◆ **DATA FOR ANALYSIS**:

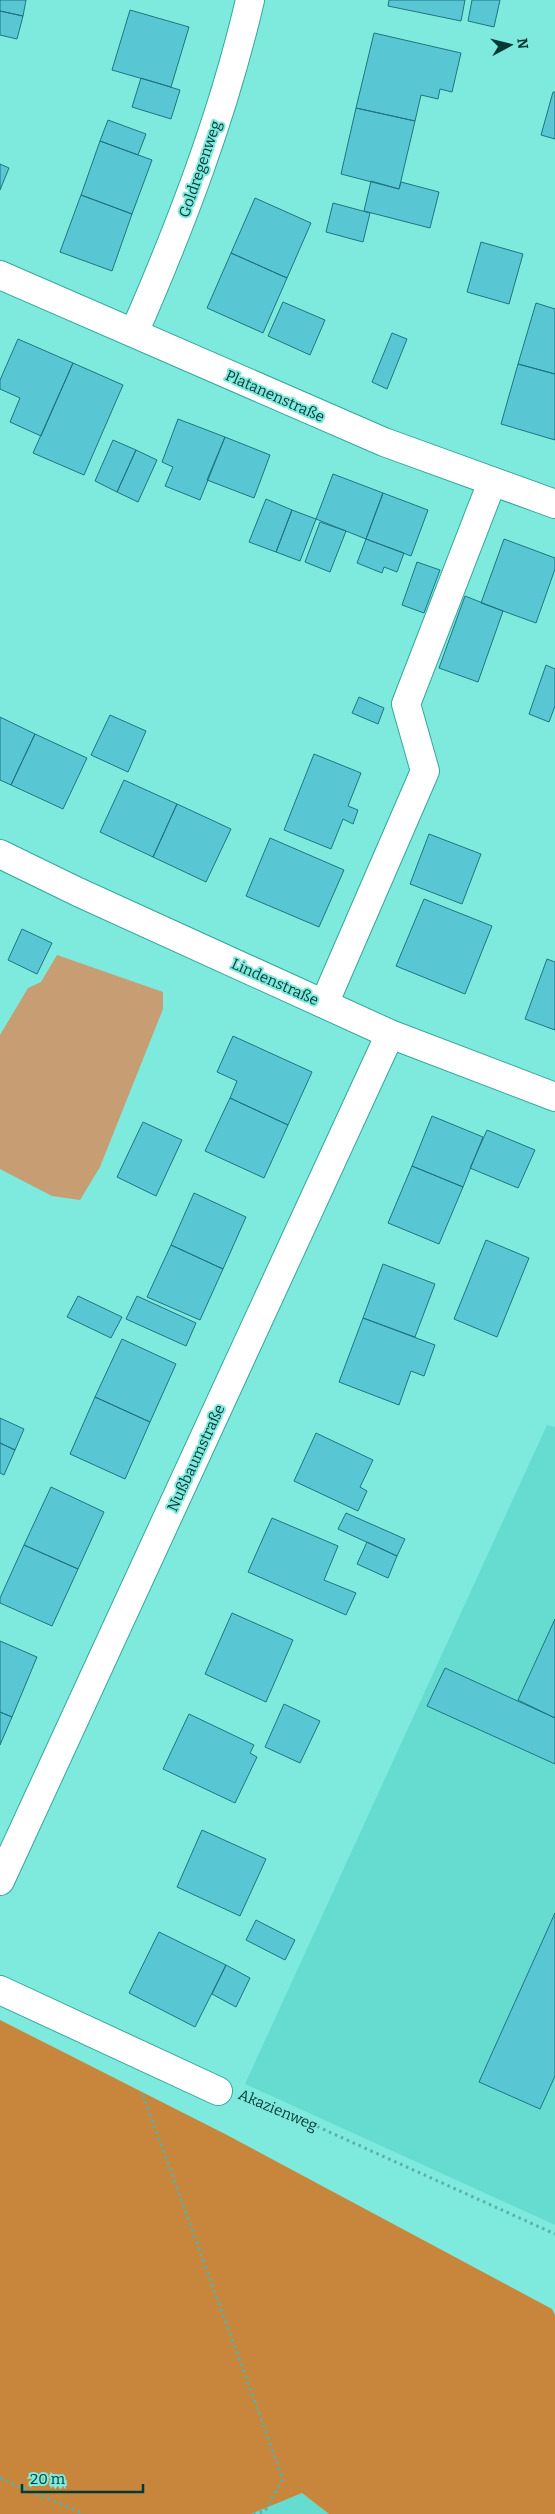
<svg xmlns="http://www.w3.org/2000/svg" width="555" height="2514" font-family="Bitter,serif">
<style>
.built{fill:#66dcd0}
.green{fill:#c79d74}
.forest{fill:#c7863b}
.building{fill:#59c6d4;stroke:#1d7680}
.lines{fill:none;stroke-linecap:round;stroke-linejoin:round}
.minor-casing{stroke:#36a79d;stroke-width:30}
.path{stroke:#58b0a7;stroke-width:3;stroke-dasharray:2.5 4;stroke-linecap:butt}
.minor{stroke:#fff;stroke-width:28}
.labels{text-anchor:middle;stroke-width:4;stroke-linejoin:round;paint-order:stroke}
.street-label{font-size:15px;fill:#073934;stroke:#7ee9dd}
</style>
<rect width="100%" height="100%" fill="#7ee9dd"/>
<!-- built -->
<path class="built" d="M547 1425 555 1427V2225L245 2084Z
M302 2493 329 2514H251Z"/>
<!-- green -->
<path class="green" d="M57 955 163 992V1009L100 1167 80 1200 52 1196 0 1169V1035L28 988 41 982Z"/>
<!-- forest -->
<path class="forest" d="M0 2020 225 2134 552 2309 555 2315V2514H329L302 2493 251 2514H0Z"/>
<!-- building -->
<path class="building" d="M0 0H26L23 16 0 11Z
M389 0H465L461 21 388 6Z
M472 0H500L494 27 468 21Z
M130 10 189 27 171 87 112 70Z
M0 11 23 16 17 39 0 35Z
M374 33 461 53 452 92 440 89 438 99 421 95 415 121 356 108Z
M141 78 180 90 171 119 132 107Z
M553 92H555V139L541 135Z
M356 108 415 121 399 189 341 174Z
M108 120 146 134 138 155 100 141Z
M100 141 152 160 132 214 81 195Z
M0 164 9 168 0 190Z
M371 181 399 189 401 182 439 192 430 228 364 211Z
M81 195 132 214 112 271 60 252Z
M255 198 311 223 287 278 231 253Z
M333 203 370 213 363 242 326 232Z
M481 242 523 254 509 304 467 292Z
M231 253 287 278 263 333 207 308Z
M283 302 325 320 310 355 268 336Z
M536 303 555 309V374L518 364Z
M392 333 407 339 387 389 372 382Z
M18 339 73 363 41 436 10 422 20 398 0 389V380Z
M73 363 123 385 84 475 33 453Z
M518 364 555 374V440L501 424Z
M178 419 225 437 200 500 165 486 173 467 162 462Z
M225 437 270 455 254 498 207 480Z
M113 440 136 450 117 492 95 481Z
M136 450 157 460 138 502 117 492Z
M333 474 383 493 366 539 316 519Z
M383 493 428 510 411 556 366 539Z
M266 499 292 510 276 552 249 542Z
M292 510 316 519 300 561 276 552Z
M320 522 346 531 330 572 305 562Z
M366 539 404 553 397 572 384 567 382 573 357 563Z
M504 539 555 558V569L536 623 481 603Z
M417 562 440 570 424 613 402 605Z
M465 596 503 611 478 682 439 668Z
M546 665 555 669V706L549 722 529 714Z
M359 697 384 708 378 724 352 713Z
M110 715 146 731 128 772 91 755Z
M0 717 35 734 11 785 0 780Z
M35 734 87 758 63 809 11 785Z
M314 754 361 773 348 806 358 810 353 824 343 819 331 849 284 830Z
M124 780 177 804 153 857 100 832Z
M177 804 231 829 206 882 153 857Z
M429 834 481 854 462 904 410 884Z
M270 838 344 870 319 927 246 896Z
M424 899 492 926 465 994 396 966Z
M22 929 52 943 37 974 8 960Z
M547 959 555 962V1030L525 1019Z
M233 1036 312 1072 288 1125 230 1098 237 1081 217 1072Z
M230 1098 288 1125 264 1178 205 1151Z
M432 1116 483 1137 463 1187 412 1166Z
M143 1122 182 1140 156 1196 117 1177Z
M487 1130 535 1150 518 1188 470 1168Z
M412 1166 463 1187 439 1244 388 1223Z
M194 1193 246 1217 223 1269 171 1245Z
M486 1240 529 1258 497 1337 454 1319Z
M171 1245 223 1269 200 1320 147 1297Z
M383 1264 435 1284 415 1337 363 1318Z
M78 1296 122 1317 111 1338 67 1317Z
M137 1296 196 1323 186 1346 126 1319Z
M363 1318 435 1345 424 1376 411 1371 399 1405 339 1382Z
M122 1339 176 1364 150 1422 95 1397Z
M95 1397 150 1422 125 1479 70 1454Z
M0 1418 24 1429 15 1450 0 1443Z
M316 1433 373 1460 360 1487 367 1491 358 1511 294 1481Z
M0 1443 15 1450 4 1475 0 1473Z
M51 1487 104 1512 78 1569 24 1545Z
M346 1513 405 1539 397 1556 338 1529Z
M272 1518 338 1546 324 1580 356 1593 346 1615 248 1572Z
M367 1542 397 1556 388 1578 357 1564Z
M24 1545 78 1569 52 1626 0 1603V1598Z
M232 1613 293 1640 266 1702 205 1674Z
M555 1619V1718L518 1700Z
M0 1641 37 1657 12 1717 0 1712Z
M445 1668 555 1718V1764L427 1706Z
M284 1704 320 1721 300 1763 265 1747Z
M0 1712 12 1717 0 1745Z
M189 1714 254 1745 250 1753 257 1757 235 1803 163 1769Z
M202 1830 266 1859 240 1916 177 1887Z
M555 1913V2076L540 2109 479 2082Z
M256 1920 295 1940 285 1960 246 1940Z
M159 1932 226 1965 195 2027 129 1993Z
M226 1965 250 1978 236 2007 212 1994Z"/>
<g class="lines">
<!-- minor casing -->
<g class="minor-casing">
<path id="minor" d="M0 275 384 442 555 504
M134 333C181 225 223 116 250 0
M0 854 78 892 390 1034 555 1097
M324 1004 425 771 406 704 492 482
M0 1881 390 1034
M0 1990 218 2091"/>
</g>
<!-- path -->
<path class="path" d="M143 2095 283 2479 265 2511 254 2514
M252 2097 555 2234
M0 2478 84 2514"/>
<!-- minor -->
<use href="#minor" class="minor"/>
</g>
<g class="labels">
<!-- street labels -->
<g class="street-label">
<text transform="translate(200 169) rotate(-71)" y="5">Goldregenweg</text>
<text transform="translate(275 396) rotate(24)" y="5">Platanenstraße</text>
<text transform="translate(275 982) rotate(24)" y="5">Lindenstraße</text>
<text transform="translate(196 1458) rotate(-65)" y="5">Nußbaumstraße</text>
<text transform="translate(278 2110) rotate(23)" y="5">Akazienweg</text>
</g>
</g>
<!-- north arrow -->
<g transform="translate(510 45) rotate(83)" stroke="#7ee9dd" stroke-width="4" paint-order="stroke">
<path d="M0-4L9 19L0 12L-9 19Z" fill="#073934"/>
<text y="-8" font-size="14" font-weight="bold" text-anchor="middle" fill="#073934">N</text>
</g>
<!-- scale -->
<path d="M22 2484v8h121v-8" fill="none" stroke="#073934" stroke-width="2.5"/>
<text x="30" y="2484" font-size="15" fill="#073934" stroke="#7ee9dd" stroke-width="4" paint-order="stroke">20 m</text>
</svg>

◆ **YOUR TASK**: Copy these entries precisely and drop any picture.

◆ **RESPONSE**:
<svg xmlns="http://www.w3.org/2000/svg" width="555" height="2514" font-family="Bitter,serif">
<style>
.built{fill:#66dcd0}
.green{fill:#c79d74}
.forest{fill:#c7863b}
.building{fill:#59c6d4;stroke:#1d7680}
.lines{fill:none;stroke-linecap:round;stroke-linejoin:round}
.minor-casing{stroke:#36a79d;stroke-width:30}
.path{stroke:#58b0a7;stroke-width:3;stroke-dasharray:2.5 4;stroke-linecap:butt}
.minor{stroke:#fff;stroke-width:28}
.labels{text-anchor:middle;stroke-width:4;stroke-linejoin:round;paint-order:stroke}
.street-label{font-size:15px;fill:#073934;stroke:#7ee9dd}
</style>
<rect width="100%" height="100%" fill="#7ee9dd"/>
<!-- built -->
<path class="built" d="M547 1425 555 1427V2225L245 2084Z
M302 2493 329 2514H251Z"/>
<!-- green -->
<path class="green" d="M57 955 163 992V1009L100 1167 80 1200 52 1196 0 1169V1035L28 988 41 982Z"/>
<!-- forest -->
<path class="forest" d="M0 2020 225 2134 552 2309 555 2315V2514H329L302 2493 251 2514H0Z"/>
<!-- building -->
<path class="building" d="M0 0H26L23 16 0 11Z
M389 0H465L461 21 388 6Z
M472 0H500L494 27 468 21Z
M130 10 189 27 171 87 112 70Z
M0 11 23 16 17 39 0 35Z
M374 33 461 53 452 92 440 89 438 99 421 95 415 121 356 108Z
M141 78 180 90 171 119 132 107Z
M553 92H555V139L541 135Z
M356 108 415 121 399 189 341 174Z
M108 120 146 134 138 155 100 141Z
M100 141 152 160 132 214 81 195Z
M0 164 9 168 0 190Z
M371 181 399 189 401 182 439 192 430 228 364 211Z
M81 195 132 214 112 271 60 252Z
M255 198 311 223 287 278 231 253Z
M333 203 370 213 363 242 326 232Z
M481 242 523 254 509 304 467 292Z
M231 253 287 278 263 333 207 308Z
M283 302 325 320 310 355 268 336Z
M536 303 555 309V374L518 364Z
M392 333 407 339 387 389 372 382Z
M18 339 73 363 41 436 10 422 20 398 0 389V380Z
M73 363 123 385 84 475 33 453Z
M518 364 555 374V440L501 424Z
M178 419 225 437 200 500 165 486 173 467 162 462Z
M225 437 270 455 254 498 207 480Z
M113 440 136 450 117 492 95 481Z
M136 450 157 460 138 502 117 492Z
M333 474 383 493 366 539 316 519Z
M383 493 428 510 411 556 366 539Z
M266 499 292 510 276 552 249 542Z
M292 510 316 519 300 561 276 552Z
M320 522 346 531 330 572 305 562Z
M366 539 404 553 397 572 384 567 382 573 357 563Z
M504 539 555 558V569L536 623 481 603Z
M417 562 440 570 424 613 402 605Z
M465 596 503 611 478 682 439 668Z
M546 665 555 669V706L549 722 529 714Z
M359 697 384 708 378 724 352 713Z
M110 715 146 731 128 772 91 755Z
M0 717 35 734 11 785 0 780Z
M35 734 87 758 63 809 11 785Z
M314 754 361 773 348 806 358 810 353 824 343 819 331 849 284 830Z
M124 780 177 804 153 857 100 832Z
M177 804 231 829 206 882 153 857Z
M429 834 481 854 462 904 410 884Z
M270 838 344 870 319 927 246 896Z
M424 899 492 926 465 994 396 966Z
M22 929 52 943 37 974 8 960Z
M547 959 555 962V1030L525 1019Z
M233 1036 312 1072 288 1125 230 1098 237 1081 217 1072Z
M230 1098 288 1125 264 1178 205 1151Z
M432 1116 483 1137 463 1187 412 1166Z
M143 1122 182 1140 156 1196 117 1177Z
M487 1130 535 1150 518 1188 470 1168Z
M412 1166 463 1187 439 1244 388 1223Z
M194 1193 246 1217 223 1269 171 1245Z
M486 1240 529 1258 497 1337 454 1319Z
M171 1245 223 1269 200 1320 147 1297Z
M383 1264 435 1284 415 1337 363 1318Z
M78 1296 122 1317 111 1338 67 1317Z
M137 1296 196 1323 186 1346 126 1319Z
M363 1318 435 1345 424 1376 411 1371 399 1405 339 1382Z
M122 1339 176 1364 150 1422 95 1397Z
M95 1397 150 1422 125 1479 70 1454Z
M0 1418 24 1429 15 1450 0 1443Z
M316 1433 373 1460 360 1487 367 1491 358 1511 294 1481Z
M0 1443 15 1450 4 1475 0 1473Z
M51 1487 104 1512 78 1569 24 1545Z
M346 1513 405 1539 397 1556 338 1529Z
M272 1518 338 1546 324 1580 356 1593 346 1615 248 1572Z
M367 1542 397 1556 388 1578 357 1564Z
M24 1545 78 1569 52 1626 0 1603V1598Z
M232 1613 293 1640 266 1702 205 1674Z
M555 1619V1718L518 1700Z
M0 1641 37 1657 12 1717 0 1712Z
M445 1668 555 1718V1764L427 1706Z
M284 1704 320 1721 300 1763 265 1747Z
M0 1712 12 1717 0 1745Z
M189 1714 254 1745 250 1753 257 1757 235 1803 163 1769Z
M202 1830 266 1859 240 1916 177 1887Z
M555 1913V2076L540 2109 479 2082Z
M256 1920 295 1940 285 1960 246 1940Z
M159 1932 226 1965 195 2027 129 1993Z
M226 1965 250 1978 236 2007 212 1994Z"/>
<g class="lines">
<!-- minor casing -->
<g class="minor-casing">
<path id="minor" d="M0 275 384 442 555 504
M134 333C181 225 223 116 250 0
M0 854 78 892 390 1034 555 1097
M324 1004 425 771 406 704 492 482
M0 1881 390 1034
M0 1990 218 2091"/>
</g>
<!-- path -->
<path class="path" d="M143 2095 283 2479 265 2511 254 2514
M252 2097 555 2234
M0 2478 84 2514"/>
<!-- minor -->
<use href="#minor" class="minor"/>
</g>
<g class="labels">
<!-- street labels -->
<g class="street-label">
<text transform="translate(200 169) rotate(-71)" y="5">Goldregenweg</text>
<text transform="translate(275 396) rotate(24)" y="5">Platanenstraße</text>
<text transform="translate(275 982) rotate(24)" y="5">Lindenstraße</text>
<text transform="translate(196 1458) rotate(-65)" y="5">Nußbaumstraße</text>
<text transform="translate(278 2110) rotate(23)" y="5">Akazienweg</text>
</g>
</g>
<!-- north arrow -->
<g transform="translate(510 45) rotate(83)" stroke="#7ee9dd" stroke-width="4" paint-order="stroke">
<path d="M0-4L9 19L0 12L-9 19Z" fill="#073934"/>
<text y="-8" font-size="14" font-weight="bold" text-anchor="middle" fill="#073934">N</text>
</g>
<!-- scale -->
<path d="M22 2484v8h121v-8" fill="none" stroke="#073934" stroke-width="2.5"/>
<text x="30" y="2484" font-size="15" fill="#073934" stroke="#7ee9dd" stroke-width="4" paint-order="stroke">20 m</text>
</svg>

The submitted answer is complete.